**Source text**

AN INJUNCTION MUST BE SERVED PERSONALLY: COMMITTAL PROCEEDINGS DO NOT GET OFF THE STARTING LINE

In MBR Acres td & Ors v Maher & Anor [2022] EWHC 1123 (QB) Mr Justice Nicklin held that the obligation to serve an injunction personally had not been altered by the new CPR Part 81.  Sending copies of the injunction to solicitors acting for the defendants to the injunction was not good service.

THE CASE

The claimants had obtained certain injunctions preventing the defendants, and other parties, from entering a site.  The claimants did not serve the injunctions personally on two of the defendants, nor did they seek an order for alternative service.  They served on the defendants’ solicitors.   The claimants issued proceedings for contempt. The judge had to decide whether service of the injunction on the solicitors was effective service of that injunction. He held it was not.  (The judge’s decision, where he refused the claimants’ application to dispense with service will be considered in a later post).

THE ISSUE

 

  1. The principal issue of contention between the parties is, after the introduction of the new CPR Part 81 in October 2020, whether (unless the Court permits alternative service or dispenses with service) an injunction order is required to be served personally on a defendant who is represented by solicitors before s/he can be found to be in contempt of court for alleged breach of the order or whether the effect of the CPR is to require that the injunction order be served on his/her solicitors.

THE JUDGE’S CONCLUSION

The judgment contains a detailed consideration of the procedural history of the requirement that injunction proceedings be served personally. The judge held that the new Part 81 did not override that procedural requirement. If anything the rules emphasised the need for personal service.

**Questions on the material**
• 1. Transcribe the passage from the article on serving injunctions, starting with "THE JUDGE’S CONCLUSION" and going on through "for personal service.".
• 2. Continue the article on serving injunctions from where it stops.

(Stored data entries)
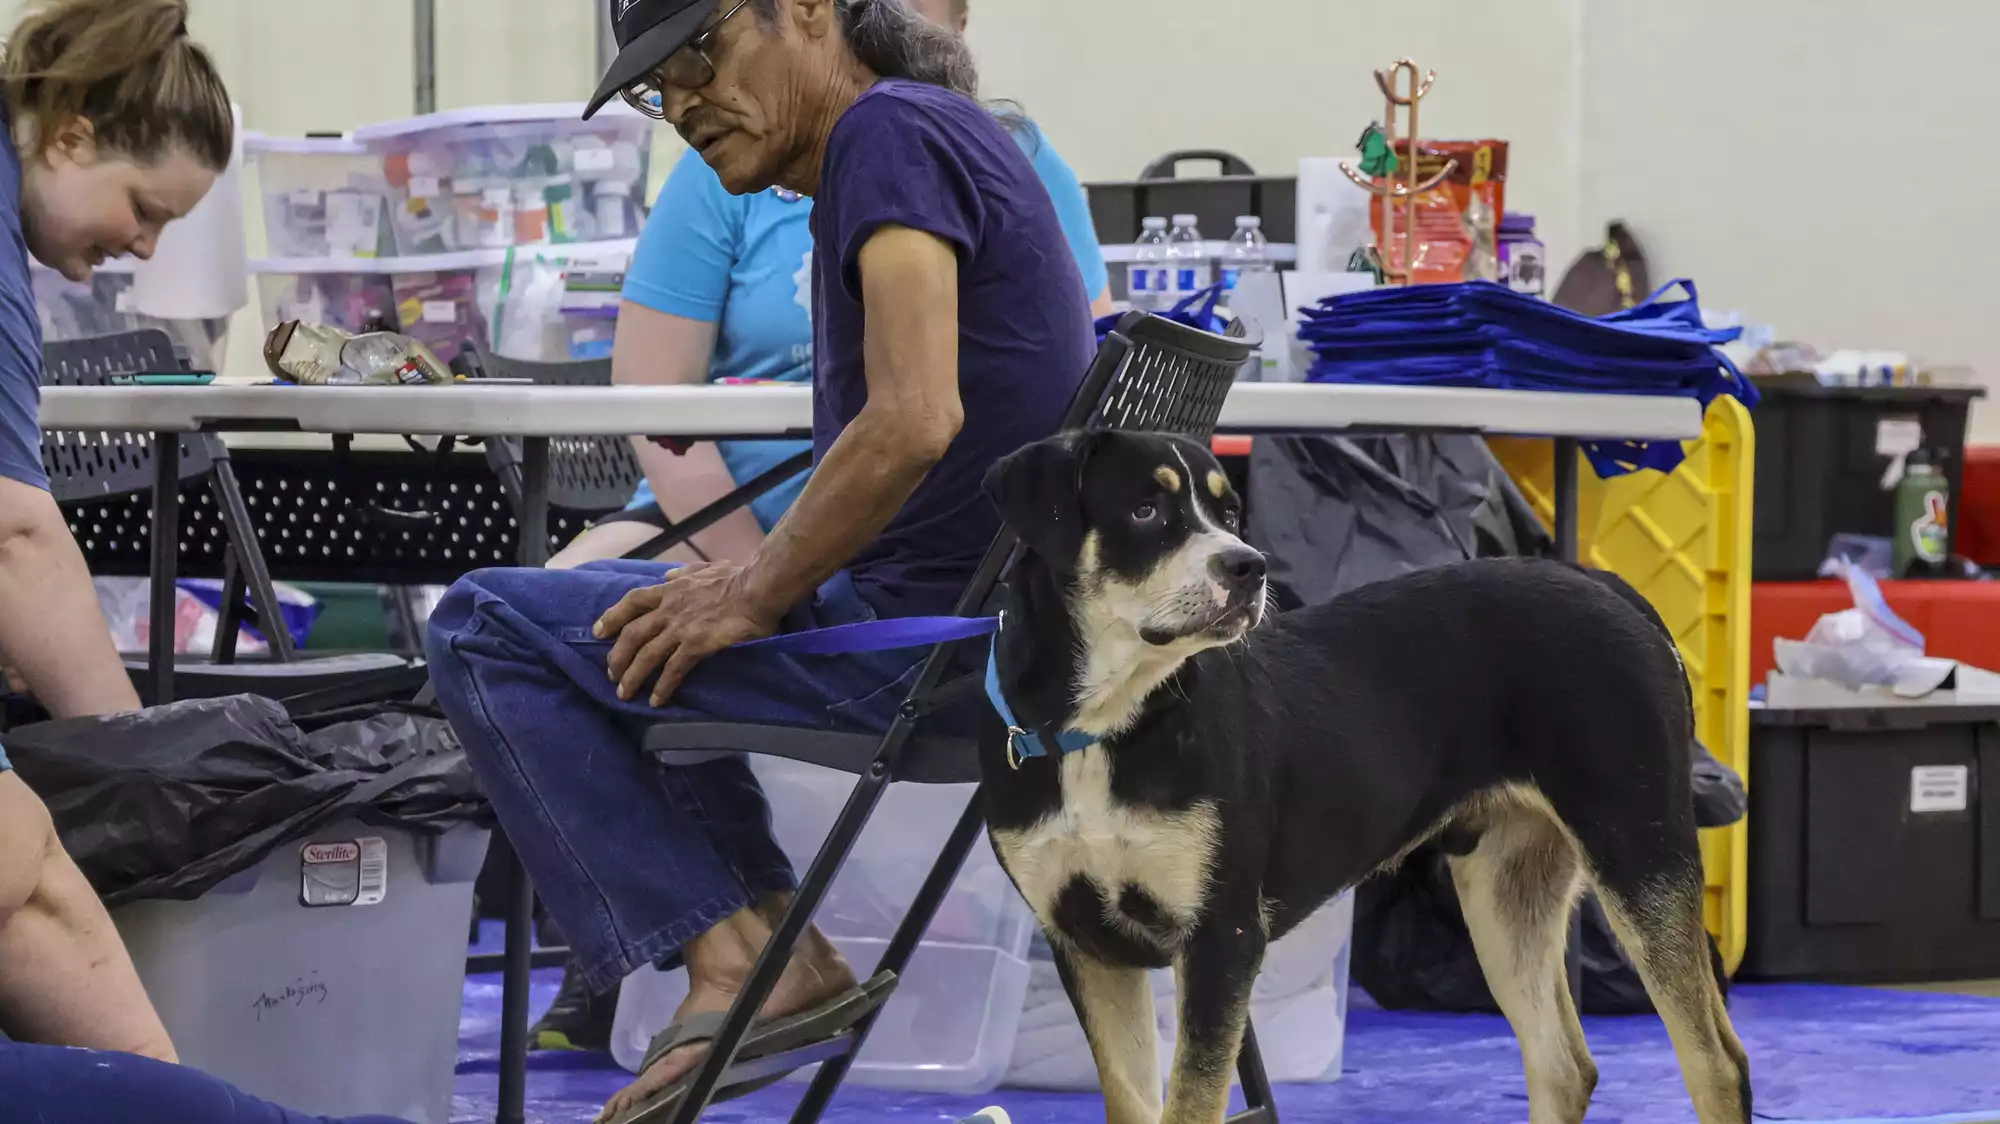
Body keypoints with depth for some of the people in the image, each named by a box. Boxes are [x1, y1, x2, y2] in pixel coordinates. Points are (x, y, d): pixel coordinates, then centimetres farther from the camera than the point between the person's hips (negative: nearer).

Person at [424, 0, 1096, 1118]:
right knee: (627, 623, 31)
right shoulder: (923, 136, 17)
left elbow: (913, 420, -25)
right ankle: (779, 941, 18)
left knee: (489, 629, -4)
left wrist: (755, 596, -13)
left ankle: (734, 954, -7)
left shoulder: (889, 133, -13)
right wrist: (764, 574, 13)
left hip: (936, 636, -10)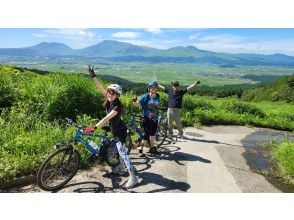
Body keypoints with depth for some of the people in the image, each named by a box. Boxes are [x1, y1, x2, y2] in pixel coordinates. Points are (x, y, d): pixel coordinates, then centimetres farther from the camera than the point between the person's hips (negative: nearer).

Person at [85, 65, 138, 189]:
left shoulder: (118, 106, -27)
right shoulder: (110, 100, -5)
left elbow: (107, 118, -38)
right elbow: (100, 87, -10)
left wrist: (94, 127, -45)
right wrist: (93, 75, -19)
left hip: (119, 131, -9)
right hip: (115, 130, 9)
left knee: (122, 152, -10)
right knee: (120, 149, 24)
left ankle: (133, 177, -5)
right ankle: (121, 167, 44)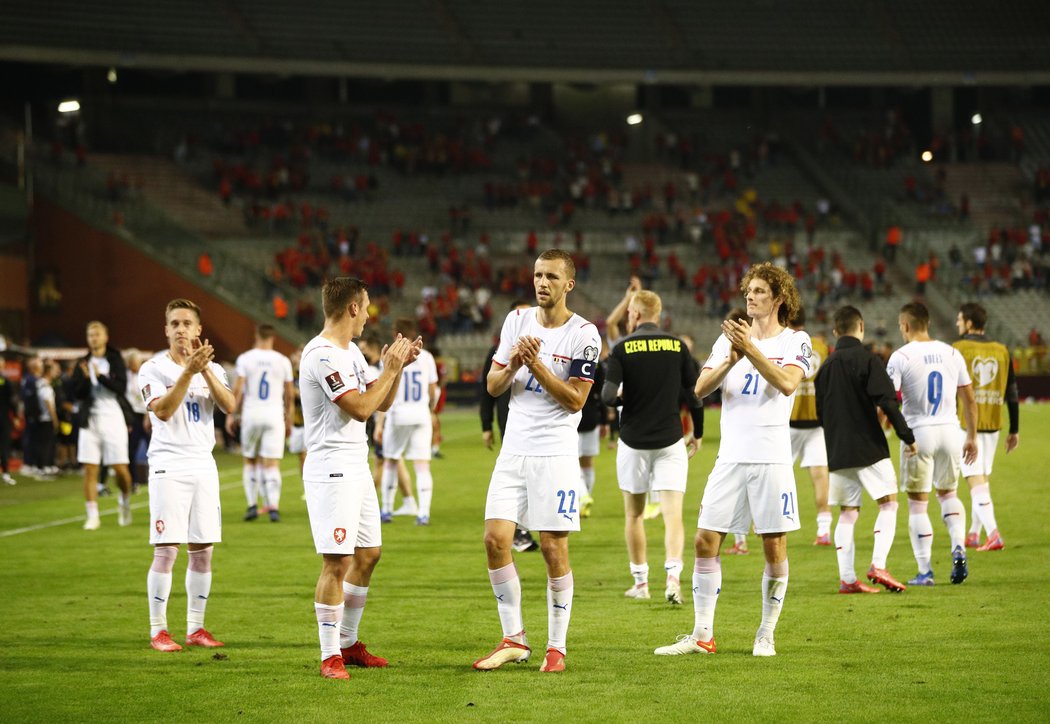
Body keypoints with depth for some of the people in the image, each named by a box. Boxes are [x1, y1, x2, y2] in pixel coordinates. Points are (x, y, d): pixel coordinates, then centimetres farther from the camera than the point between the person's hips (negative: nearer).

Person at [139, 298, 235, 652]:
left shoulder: (212, 369, 10)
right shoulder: (153, 368, -2)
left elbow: (229, 405, -8)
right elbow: (163, 411, -18)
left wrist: (205, 370, -19)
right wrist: (189, 370, -25)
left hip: (203, 465, 4)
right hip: (169, 466, -4)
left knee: (203, 550, 5)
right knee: (166, 550, -8)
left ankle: (196, 628, 13)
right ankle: (158, 630, -1)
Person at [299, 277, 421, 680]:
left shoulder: (351, 352, 14)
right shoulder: (322, 355, -17)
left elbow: (382, 404, 19)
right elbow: (361, 408, -21)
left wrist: (398, 366, 5)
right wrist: (391, 369, -12)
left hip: (357, 468, 10)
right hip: (331, 470, -10)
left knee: (368, 554, 14)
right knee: (337, 562, -10)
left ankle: (348, 643, 25)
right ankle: (330, 656, -5)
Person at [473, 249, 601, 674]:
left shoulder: (583, 334, -7)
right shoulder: (518, 320, 8)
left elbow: (575, 400, -10)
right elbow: (493, 386, 10)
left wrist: (537, 365, -18)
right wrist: (513, 364, -10)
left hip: (556, 454, -4)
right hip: (514, 450, 5)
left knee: (553, 548, -3)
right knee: (496, 539, -5)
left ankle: (556, 647, 8)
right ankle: (514, 639, 6)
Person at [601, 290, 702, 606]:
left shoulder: (622, 349, -6)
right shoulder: (677, 346, 0)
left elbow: (607, 395, -13)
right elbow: (693, 395, 3)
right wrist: (697, 434, 16)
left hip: (634, 441, -1)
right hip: (670, 440, 1)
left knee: (634, 514, 14)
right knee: (673, 514, -2)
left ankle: (640, 581, 18)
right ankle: (673, 575, -21)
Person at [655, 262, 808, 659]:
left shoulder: (795, 340, 1)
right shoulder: (730, 337, 12)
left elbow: (787, 383, -18)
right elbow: (701, 388, 0)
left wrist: (750, 349, -25)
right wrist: (731, 359, -16)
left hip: (772, 458, -3)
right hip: (730, 457, 4)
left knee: (775, 547, -1)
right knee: (705, 541, -1)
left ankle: (766, 635, 11)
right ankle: (702, 635, 5)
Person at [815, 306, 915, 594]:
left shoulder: (826, 366, 11)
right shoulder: (867, 360, -7)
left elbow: (820, 414, 16)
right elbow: (887, 402, -16)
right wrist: (907, 436, -10)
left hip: (838, 452, 5)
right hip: (870, 448, -5)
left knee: (847, 513, 7)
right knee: (888, 503, 2)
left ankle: (847, 578, 3)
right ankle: (878, 565, -14)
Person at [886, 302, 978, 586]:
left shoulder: (901, 357, -7)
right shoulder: (951, 353, 6)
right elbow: (969, 398, 10)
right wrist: (972, 437, 18)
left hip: (919, 434, -4)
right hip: (950, 430, 4)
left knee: (917, 503, 4)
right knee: (947, 493, 22)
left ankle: (925, 571, 2)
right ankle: (958, 549, 1)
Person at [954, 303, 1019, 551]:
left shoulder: (958, 349, -7)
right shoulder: (1001, 351, 7)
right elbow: (1012, 393, 8)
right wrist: (1014, 430, 14)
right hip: (992, 425, 5)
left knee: (976, 481, -7)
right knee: (982, 479, 17)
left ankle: (993, 534, -19)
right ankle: (974, 534, 25)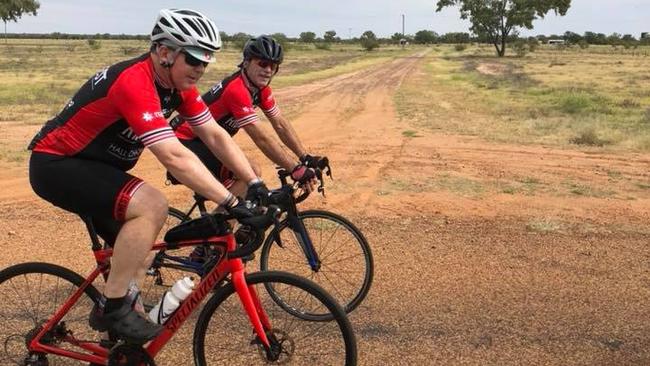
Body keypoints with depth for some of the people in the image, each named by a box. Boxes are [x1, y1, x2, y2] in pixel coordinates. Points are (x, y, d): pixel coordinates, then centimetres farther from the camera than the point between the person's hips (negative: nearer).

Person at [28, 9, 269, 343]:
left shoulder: (178, 84, -3)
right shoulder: (135, 83, -30)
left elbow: (216, 136, -4)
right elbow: (175, 157, -39)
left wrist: (256, 185, -13)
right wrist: (232, 203, -39)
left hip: (91, 165, 9)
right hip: (56, 164, -9)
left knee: (134, 248, 15)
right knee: (152, 206, -28)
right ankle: (113, 308, -13)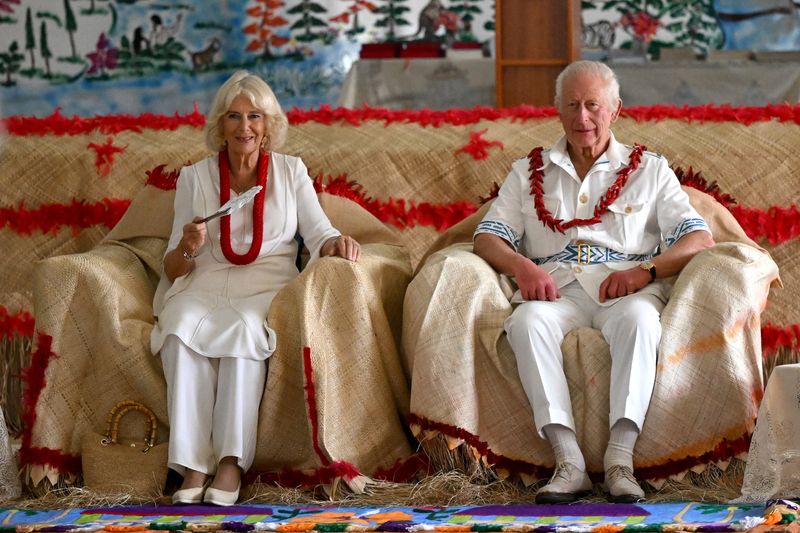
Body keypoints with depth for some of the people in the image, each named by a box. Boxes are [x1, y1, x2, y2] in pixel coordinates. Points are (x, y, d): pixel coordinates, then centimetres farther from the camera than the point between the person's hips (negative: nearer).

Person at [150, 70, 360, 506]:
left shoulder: (291, 172, 13)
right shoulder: (194, 178, 12)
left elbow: (318, 234, 4)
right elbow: (174, 269, 10)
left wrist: (336, 243, -21)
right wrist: (188, 248, -14)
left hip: (266, 286, 0)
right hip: (205, 285, 1)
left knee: (244, 327, -36)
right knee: (182, 327, -34)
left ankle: (232, 462, -37)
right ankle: (192, 466, -37)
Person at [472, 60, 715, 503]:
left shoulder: (649, 169, 19)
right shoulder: (529, 172, 23)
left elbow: (700, 238, 6)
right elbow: (487, 237, 12)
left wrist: (645, 270, -13)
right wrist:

**Set of answers**
• 1.
THE JUDGE’S CONCLUSION

The judgment contains a detailed consideration of the procedural history of the requirement that injunction proceedings be served personally. The judge held that the new Part 81 did not override that procedural requirement. If anything the rules emphasised the need for personal service.

• 2.
(3) Has the general requirement of personal service of an injunction order been removed by the changes made to Part 81?
    1. In my judgment it has not.
    1. The clearest indication that the CPRC had not intended to remove the ordinary requirement that an injunction order should be personally served on the defendant is contained in CPR 81.4(2)(c), which contains an express requirement that the applicant in a contempt application must provide “confirmation that [the order] was personally served, unless the court or the parties dispensed with personal service“. As recognised in the CPRC consultation, CPR 81.4 was regarded as the “cornerstone” of the new contempt provisions (see [58] above) which, together with the new form N600, sought to ensure procedural fairness, an essential element of which is the requirement to give notice of the injunction to the respondent. Inherent in the requirement to confirm that an injunction order has been personally served is the recognition that there is a requirement that it be served personally.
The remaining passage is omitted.